20110116 reuters
ABUJA (Reuters) - A Nigerian opposition party on Sunday selected Ibrahim Shekarau, governor of the northern state of Kano, as its candidate to run against President Goodluck Jonathan in April elections.
The decision by the All Nigeria People's Party (ANPP) means all Jonathan's main rivals in the April 9 election are from the mostly Muslim north of Africa's most populous nation.
Jonathan won the ruling People's Democratic Party (PDP) primaries on Thursday but his candidacy is controversial because it breaks a pact within the PDP that power should rotate between the north and the largely Christian south every two terms.
Jonathan is a southerner, the first head of state from the oil-producing Niger Delta. He inherited the country's highest officer when his predecessor Umaru Yar'Adua, a northerner, died last year part way through his first term.
Some northern political factions say only a northerner should be running for president to complete what would have been Yar'Adua's second term.
Jonathan's main rival is expected to be ex-military ruler Muhammadu Buhari, who is running on the opposition Congress for Progressive Change (CPC) ticket.
The Action Congress of Nigeria (ACN) on Friday chose former anti-corruption tsar Nuhu Ribadu as its nominee.
Ribadu won international praise for the arrests of graft suspects and seizures of assets as the first head of Nigeria's Economic and Financial Crimes Commission, but he is a relative political newcomer and is seen as an outsider.
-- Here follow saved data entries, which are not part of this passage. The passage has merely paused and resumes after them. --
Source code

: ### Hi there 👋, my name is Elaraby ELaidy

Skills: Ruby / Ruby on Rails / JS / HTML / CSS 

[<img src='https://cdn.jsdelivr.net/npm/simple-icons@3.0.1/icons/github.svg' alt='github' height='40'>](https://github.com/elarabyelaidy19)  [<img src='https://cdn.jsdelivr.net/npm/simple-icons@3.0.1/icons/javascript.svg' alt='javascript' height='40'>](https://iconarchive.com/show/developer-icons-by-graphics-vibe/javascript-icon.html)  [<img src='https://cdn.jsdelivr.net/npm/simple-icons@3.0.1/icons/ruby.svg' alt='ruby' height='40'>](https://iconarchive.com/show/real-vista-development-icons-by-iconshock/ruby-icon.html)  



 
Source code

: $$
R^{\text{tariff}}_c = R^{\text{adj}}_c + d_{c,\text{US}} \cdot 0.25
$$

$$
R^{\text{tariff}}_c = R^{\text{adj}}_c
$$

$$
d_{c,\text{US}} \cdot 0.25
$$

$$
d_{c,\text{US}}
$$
The PDP candidate has won every Nigerian election since the end of military rule in 1999 and the opposition is seen as unlikely to be able to unseat Jonathan unless it can unite behind a single northern candidate.
Former Vice President Atiku Abubakar, a northerner who was defeated by Jonathan in the PDP primaries, has questioned the conduct of the vote but has not indicated whether he will try to form an alliance with a rival party.